Director: Randal Kleiser
Cast: Pee-wee Herman, Kris Kristofferson, Susan Tyrrell, Valeria Golino
Have I Seen It Before: Oh, my, yes. It was certainly on a less frequent rotation than Pee-Wee’s Big Adventure (1985), and I think my copy was actually recorded off of HBO, but only started several minutes into the movie. I have very little memory of the film before the storm comes to blow the circus folk into town.
Did I Like It: I think we all (including the filmmakers, one would imagine) remember this as the inferior Pee-Wee movie. In all honesty I may have never felt the temptation to watch it again if it weren’t for the fact that I just got of a months-long binge of Pee-Wee’s Playhouse and needed a fix to wind me down.
I’m happy to report that it isn’t terrible. There’s a goodly amount of whimsy on display, more than a few funny moments, and a concerted display of the ethos which made Pee-Wee so special in the first place: The idea that weirdos are heroic despite themselves.
And yet, it is inferior, not only to Big Adventure, but also to my memory of the more recent Pee-Wee’s Big Holiday (2016). Why? First, I think the whimsy and heroic weirdo quotient is turned strangely down. I’m willing to largely write that off to Tim Burton (he had <ghosts-with-the-most> and <batmen> to keep him busy) opting out of the proceedings in favor of Kleiser, a journeyman director if ever there was one. But it goes deeper than that. Pee-Wee is kind of a horndog in this one, where he’s usually written as something of an asexual imp. Even in the original The Pee-Wee Herman Show, he was only horny in as much as he was being a rascal. It was more performative because it was on HBO than anything else.

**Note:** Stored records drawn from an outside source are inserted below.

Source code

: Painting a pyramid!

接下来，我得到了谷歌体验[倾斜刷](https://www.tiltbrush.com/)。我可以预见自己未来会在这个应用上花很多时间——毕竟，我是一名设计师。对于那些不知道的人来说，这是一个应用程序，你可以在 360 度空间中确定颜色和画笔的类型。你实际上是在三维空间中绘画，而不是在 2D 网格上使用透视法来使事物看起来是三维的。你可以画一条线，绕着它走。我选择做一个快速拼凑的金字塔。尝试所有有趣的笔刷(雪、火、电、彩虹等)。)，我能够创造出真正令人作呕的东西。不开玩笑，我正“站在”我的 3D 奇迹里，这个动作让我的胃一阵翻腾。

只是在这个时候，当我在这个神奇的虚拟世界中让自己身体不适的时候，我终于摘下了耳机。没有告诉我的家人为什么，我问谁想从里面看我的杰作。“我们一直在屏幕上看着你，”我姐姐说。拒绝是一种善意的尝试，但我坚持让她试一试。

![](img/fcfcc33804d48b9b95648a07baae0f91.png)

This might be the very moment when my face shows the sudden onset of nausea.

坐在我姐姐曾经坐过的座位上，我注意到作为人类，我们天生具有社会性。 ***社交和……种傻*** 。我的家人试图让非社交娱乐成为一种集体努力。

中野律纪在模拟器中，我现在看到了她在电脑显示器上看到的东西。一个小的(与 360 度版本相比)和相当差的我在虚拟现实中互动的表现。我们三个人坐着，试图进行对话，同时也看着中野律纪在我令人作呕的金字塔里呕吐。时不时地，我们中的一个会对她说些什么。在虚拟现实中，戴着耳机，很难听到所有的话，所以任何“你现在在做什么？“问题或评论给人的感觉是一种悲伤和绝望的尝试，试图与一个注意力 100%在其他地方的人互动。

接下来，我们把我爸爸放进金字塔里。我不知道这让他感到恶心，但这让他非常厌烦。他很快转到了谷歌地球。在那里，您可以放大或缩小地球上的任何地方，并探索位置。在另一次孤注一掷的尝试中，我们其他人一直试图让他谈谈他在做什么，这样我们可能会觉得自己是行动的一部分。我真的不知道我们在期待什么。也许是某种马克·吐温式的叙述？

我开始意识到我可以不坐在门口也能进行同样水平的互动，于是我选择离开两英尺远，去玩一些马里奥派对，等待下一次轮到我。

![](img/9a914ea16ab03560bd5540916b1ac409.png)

A brief return to horny Pee-Wee might have been okay if the story was a little tighter. The perfect MacGuffin of the best bike in the whole world is nowhere to be found. Instead, the circus comes to town and, wait for it, put on a circus. That might have worked for a quick segment on Playhouse, but it feels too slight for its own good taken to an hour and a half. I’d say that Reubens might have needed a little bit of a break from his most famous creation, but I think he probably would have agreed with me.